Faccio questa riflessione perché mi ha colpito la polemica sollevata da Raptus and Rose, un brand che ammiro proprio perché’ da anni dà vita a una grande sfilata con pazienti che hanno conosciuto e sconfitto il cancro, nei confronti di un’altra maison come Antonio Marras per avere creato, con la poesia che lo contraddistingue, una ventina di abiti per altrettante pazienti oncologiche che sfilando hanno dimostrato la loro forza ed esaltato la loro bellezza mandando un messaggio fortissimo di solidarietà e di speranza. Il tema era: hanno rubato la nostra idea, facendo una cosa simile a quella che noi da tempo facciamo con successo. La moda è creatività e novità certo, ma quante volte serenamente copia qualcosa dagli archivi passati o da altre realtà? In questo caso copiare e replicare un ‘iniziativa che dona fiducia alle donne in un momento di fragilità e le pone al centro di un universo di solito rappresentato da testimonial molto più famose ma scontate, mi sembra non solo un problema ma un’opportunità bellissima.

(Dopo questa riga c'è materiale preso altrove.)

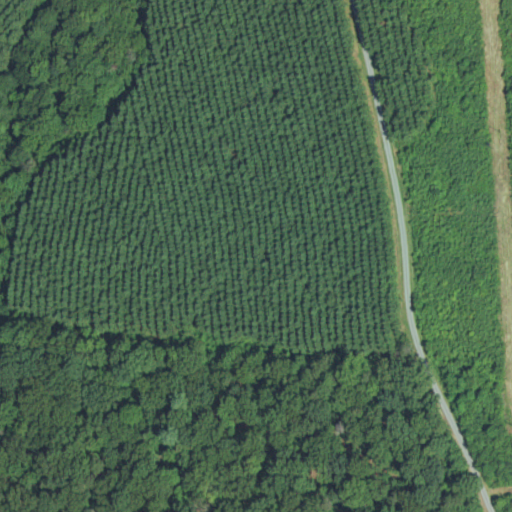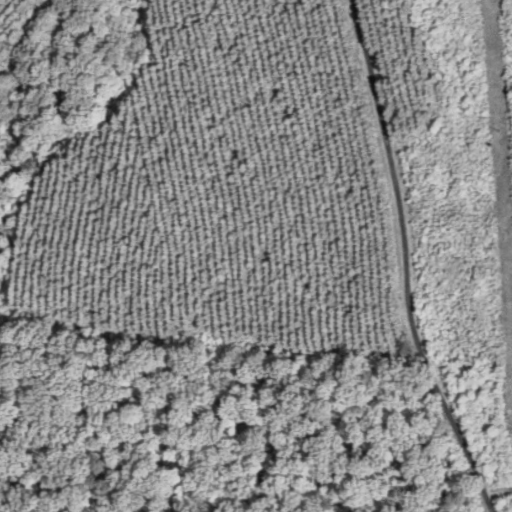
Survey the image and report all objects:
road: (393, 264)
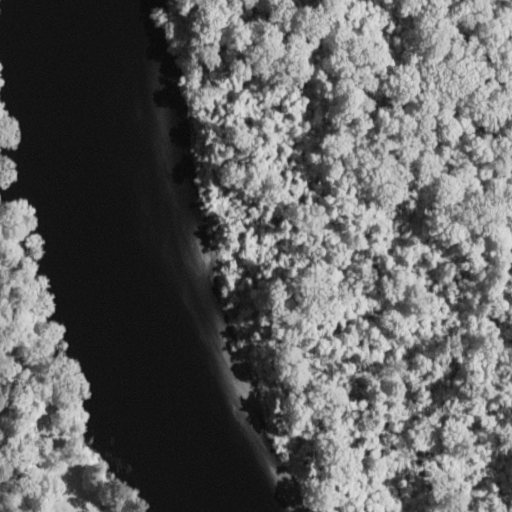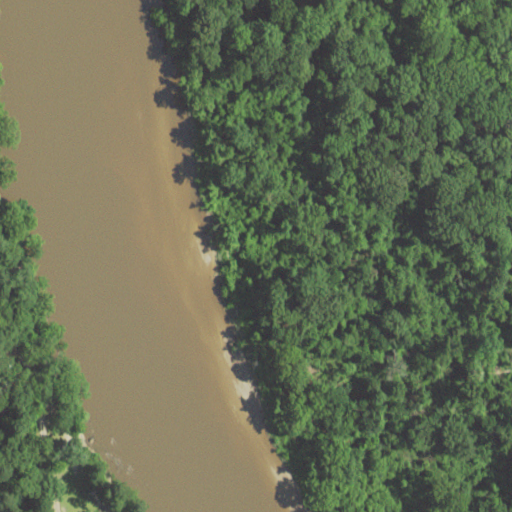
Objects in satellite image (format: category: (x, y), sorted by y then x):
river: (123, 261)
road: (4, 365)
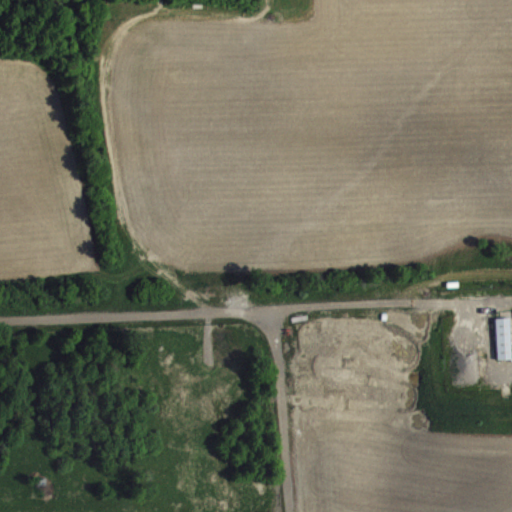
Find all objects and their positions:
road: (252, 311)
building: (505, 339)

La nostra piccola sfilata monegasca non è stata oggetto di nessuna polemica anche perché non aveva ambizioni di visibilità né la forza comunicativa delle altre che ho citato. Poco importa. L’intento era solo quello di rendere felici e protagoniste per un giorno con la loro bellezza, donne che avevano bisogno di essere ammirate e applaudite e così è stato.
Ogni volta che una donna esce dal camerino con un abito Crida per guardarsi allo specchio e vedere come sta per noi è una emozione fortissima, ma seguire i preparativi di quella sfilata, scegliere con queste donne fragili eppure determinate l’abito più adatto alla loro fisicità, decidere gli accessori e infine guardarle entrare nella sala bellissime con abiti lunghi di seta colorata, gli occhi che brillavano e il sorriso sul viso, è stato un arcobaleno di emozioni che non dimenticheremo. Mai come quel giorno siamo state orgogliose di avere creato dei capi eleganti ma facili, che stanno bene a tutte e che donano gioia, allegria e stile a chi li indossa.